I have the following matrix for T: R3->R3 with respect to the standard basis:
\begin{array}{ccc} 1 & 1 & 0 \\ & -1 & 1 \\ & & 1 \end{array}
and was wondering if such a matrix could be an isomorphism, i.e. whether it has an inverse or not (is this the right logic?).
So I'm looking for a $T^{-1}$ such that $TT^{-1}=I_{output space, i.e. R3}$ or 1 1 1?

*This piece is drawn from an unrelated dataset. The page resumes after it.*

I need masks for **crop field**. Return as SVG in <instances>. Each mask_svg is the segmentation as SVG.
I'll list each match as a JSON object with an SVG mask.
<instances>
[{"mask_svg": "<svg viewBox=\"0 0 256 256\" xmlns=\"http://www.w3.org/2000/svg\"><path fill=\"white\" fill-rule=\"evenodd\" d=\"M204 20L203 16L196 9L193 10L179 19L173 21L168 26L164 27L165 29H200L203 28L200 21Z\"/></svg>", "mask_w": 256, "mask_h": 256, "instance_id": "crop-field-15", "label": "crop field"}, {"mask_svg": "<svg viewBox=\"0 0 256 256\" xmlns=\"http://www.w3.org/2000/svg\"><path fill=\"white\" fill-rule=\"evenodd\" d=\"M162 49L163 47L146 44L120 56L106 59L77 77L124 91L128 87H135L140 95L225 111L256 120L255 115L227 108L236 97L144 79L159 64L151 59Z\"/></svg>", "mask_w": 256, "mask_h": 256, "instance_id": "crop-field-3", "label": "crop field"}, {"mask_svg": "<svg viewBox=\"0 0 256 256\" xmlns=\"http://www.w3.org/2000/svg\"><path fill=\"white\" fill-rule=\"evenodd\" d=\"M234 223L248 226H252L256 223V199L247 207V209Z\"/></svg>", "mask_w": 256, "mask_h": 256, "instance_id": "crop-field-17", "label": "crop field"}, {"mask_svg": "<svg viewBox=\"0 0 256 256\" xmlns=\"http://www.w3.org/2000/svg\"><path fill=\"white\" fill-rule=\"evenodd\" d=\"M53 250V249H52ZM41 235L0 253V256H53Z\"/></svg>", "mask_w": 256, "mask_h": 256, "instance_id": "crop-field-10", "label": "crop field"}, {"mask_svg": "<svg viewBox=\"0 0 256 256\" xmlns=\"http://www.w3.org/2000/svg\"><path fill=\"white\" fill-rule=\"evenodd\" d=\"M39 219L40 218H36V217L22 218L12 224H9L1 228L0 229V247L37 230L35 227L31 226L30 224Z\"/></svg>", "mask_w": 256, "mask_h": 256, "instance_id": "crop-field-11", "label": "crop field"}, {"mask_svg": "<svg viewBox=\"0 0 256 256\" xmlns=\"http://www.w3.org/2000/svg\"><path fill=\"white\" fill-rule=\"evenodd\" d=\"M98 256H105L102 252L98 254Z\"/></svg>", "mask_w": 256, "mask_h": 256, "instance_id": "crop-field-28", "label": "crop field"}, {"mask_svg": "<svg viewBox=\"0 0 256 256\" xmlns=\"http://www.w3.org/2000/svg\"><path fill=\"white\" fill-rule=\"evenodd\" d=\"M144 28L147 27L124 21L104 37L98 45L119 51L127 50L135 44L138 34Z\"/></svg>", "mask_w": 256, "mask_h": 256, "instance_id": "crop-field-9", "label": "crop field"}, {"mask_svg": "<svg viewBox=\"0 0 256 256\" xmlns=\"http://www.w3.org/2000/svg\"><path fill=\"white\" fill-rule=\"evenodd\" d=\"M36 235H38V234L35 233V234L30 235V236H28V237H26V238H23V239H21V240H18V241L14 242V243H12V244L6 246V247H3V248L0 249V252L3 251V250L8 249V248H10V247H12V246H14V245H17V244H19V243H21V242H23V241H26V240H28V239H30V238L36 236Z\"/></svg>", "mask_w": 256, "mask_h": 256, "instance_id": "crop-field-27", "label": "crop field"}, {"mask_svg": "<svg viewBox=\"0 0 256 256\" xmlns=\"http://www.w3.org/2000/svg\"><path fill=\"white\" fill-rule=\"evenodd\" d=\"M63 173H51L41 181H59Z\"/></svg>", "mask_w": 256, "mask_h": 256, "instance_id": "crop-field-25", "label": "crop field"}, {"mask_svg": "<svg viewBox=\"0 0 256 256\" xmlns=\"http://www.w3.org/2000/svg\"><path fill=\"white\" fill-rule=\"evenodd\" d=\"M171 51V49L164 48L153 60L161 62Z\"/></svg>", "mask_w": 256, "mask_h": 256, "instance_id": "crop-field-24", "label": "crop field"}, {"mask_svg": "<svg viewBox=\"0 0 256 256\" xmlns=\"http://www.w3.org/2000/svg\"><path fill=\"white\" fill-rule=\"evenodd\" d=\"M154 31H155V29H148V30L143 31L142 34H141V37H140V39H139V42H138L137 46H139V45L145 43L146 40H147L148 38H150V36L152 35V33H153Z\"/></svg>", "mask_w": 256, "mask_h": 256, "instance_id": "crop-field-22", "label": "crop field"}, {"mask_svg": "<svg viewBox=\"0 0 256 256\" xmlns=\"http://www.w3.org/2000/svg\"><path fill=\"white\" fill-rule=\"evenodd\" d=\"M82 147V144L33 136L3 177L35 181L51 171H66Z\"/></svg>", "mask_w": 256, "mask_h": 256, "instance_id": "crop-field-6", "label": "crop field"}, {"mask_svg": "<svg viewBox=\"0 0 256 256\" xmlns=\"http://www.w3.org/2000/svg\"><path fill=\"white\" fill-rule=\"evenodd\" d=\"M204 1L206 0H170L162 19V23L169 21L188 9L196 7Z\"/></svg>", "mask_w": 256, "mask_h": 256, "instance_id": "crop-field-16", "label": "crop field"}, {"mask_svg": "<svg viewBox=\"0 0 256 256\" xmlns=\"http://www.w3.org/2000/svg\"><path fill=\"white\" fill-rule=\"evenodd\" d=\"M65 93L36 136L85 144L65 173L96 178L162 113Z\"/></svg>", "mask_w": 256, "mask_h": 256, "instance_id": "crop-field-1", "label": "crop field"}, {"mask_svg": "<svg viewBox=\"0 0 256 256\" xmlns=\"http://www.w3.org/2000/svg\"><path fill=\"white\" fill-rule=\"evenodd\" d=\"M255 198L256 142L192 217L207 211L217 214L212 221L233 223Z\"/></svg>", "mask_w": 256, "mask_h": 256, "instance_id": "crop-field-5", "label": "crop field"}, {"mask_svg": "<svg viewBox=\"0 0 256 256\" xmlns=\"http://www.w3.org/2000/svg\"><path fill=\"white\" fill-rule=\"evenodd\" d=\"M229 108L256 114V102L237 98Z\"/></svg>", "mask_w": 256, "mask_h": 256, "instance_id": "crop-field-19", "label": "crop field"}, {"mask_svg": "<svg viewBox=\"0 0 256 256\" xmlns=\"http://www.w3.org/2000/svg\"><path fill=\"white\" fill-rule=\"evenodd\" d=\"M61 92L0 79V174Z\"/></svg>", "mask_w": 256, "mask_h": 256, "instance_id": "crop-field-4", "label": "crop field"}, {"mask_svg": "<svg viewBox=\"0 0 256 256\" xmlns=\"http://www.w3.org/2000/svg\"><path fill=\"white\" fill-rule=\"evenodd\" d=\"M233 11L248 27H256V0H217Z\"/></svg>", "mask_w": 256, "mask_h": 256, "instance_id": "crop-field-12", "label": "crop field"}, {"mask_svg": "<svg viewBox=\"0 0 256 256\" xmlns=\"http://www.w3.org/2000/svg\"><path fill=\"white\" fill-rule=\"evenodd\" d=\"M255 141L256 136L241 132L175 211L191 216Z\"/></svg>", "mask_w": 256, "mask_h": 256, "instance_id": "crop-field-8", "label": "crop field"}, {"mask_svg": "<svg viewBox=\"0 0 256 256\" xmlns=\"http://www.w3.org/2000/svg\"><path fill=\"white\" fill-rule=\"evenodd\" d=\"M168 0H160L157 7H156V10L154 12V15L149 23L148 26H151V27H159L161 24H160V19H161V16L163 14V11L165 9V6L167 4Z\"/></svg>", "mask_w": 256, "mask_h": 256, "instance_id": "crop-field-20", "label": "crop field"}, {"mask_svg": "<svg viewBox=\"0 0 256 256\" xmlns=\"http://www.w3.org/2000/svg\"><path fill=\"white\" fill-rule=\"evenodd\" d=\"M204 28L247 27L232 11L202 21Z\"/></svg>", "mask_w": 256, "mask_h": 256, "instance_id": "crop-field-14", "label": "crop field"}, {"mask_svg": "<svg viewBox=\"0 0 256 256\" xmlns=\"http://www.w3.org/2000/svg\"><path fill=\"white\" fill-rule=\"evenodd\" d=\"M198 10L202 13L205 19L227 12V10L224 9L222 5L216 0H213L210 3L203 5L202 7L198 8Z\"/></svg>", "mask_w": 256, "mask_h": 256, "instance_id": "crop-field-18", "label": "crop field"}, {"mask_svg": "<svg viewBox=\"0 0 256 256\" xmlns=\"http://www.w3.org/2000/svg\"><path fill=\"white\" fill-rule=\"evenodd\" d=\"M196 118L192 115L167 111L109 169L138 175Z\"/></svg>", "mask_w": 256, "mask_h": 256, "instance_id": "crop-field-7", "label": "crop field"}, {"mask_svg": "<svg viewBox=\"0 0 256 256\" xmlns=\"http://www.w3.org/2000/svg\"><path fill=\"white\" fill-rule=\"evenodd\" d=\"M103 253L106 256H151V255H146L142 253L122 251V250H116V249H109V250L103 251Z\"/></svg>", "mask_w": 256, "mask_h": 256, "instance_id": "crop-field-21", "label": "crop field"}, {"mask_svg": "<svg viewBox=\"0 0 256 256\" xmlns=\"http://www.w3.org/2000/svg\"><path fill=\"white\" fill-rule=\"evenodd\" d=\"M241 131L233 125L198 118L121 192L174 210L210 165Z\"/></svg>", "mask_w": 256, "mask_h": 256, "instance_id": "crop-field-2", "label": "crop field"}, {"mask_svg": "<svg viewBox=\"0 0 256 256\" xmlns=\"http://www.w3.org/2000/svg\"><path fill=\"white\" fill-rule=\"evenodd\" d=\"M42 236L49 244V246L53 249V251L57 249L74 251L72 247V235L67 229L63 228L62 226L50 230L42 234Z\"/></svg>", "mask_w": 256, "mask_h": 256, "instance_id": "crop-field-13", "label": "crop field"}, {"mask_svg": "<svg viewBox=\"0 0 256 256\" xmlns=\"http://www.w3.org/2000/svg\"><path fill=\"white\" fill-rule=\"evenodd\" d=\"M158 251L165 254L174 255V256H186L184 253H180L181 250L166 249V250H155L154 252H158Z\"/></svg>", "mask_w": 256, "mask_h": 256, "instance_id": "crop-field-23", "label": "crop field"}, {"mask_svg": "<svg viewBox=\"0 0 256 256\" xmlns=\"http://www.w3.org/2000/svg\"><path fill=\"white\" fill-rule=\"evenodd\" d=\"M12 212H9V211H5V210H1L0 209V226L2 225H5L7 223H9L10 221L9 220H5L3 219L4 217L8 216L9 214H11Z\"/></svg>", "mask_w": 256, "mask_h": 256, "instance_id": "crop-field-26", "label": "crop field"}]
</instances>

I was thinking that such an inverse transformation could be of the form
\begin{array}{ccc} b_{11} & b_{12} & b_{13} \\ b_{21} & b_{22} & \\ b_{31} & & \end{array}
whereupon I could solve for the $b$ variables after doing $TT^{-1}$, but I have more variables than equations, so this seems wrong.
Tips appreciated!
You can very easily fill in values such that the matrix has an inverse, for example, $$\pmatrix{1&1&0\cr \color{red}{0}&-1&1\cr \color{red}{0}&\color{red}{0}&1\cr} \quad\hbox{or}\quad \pmatrix{1&1&0\cr \color{red}{1}&-1&1\cr \color{red}{1}&\color{red}{1}&1\cr}\ .$$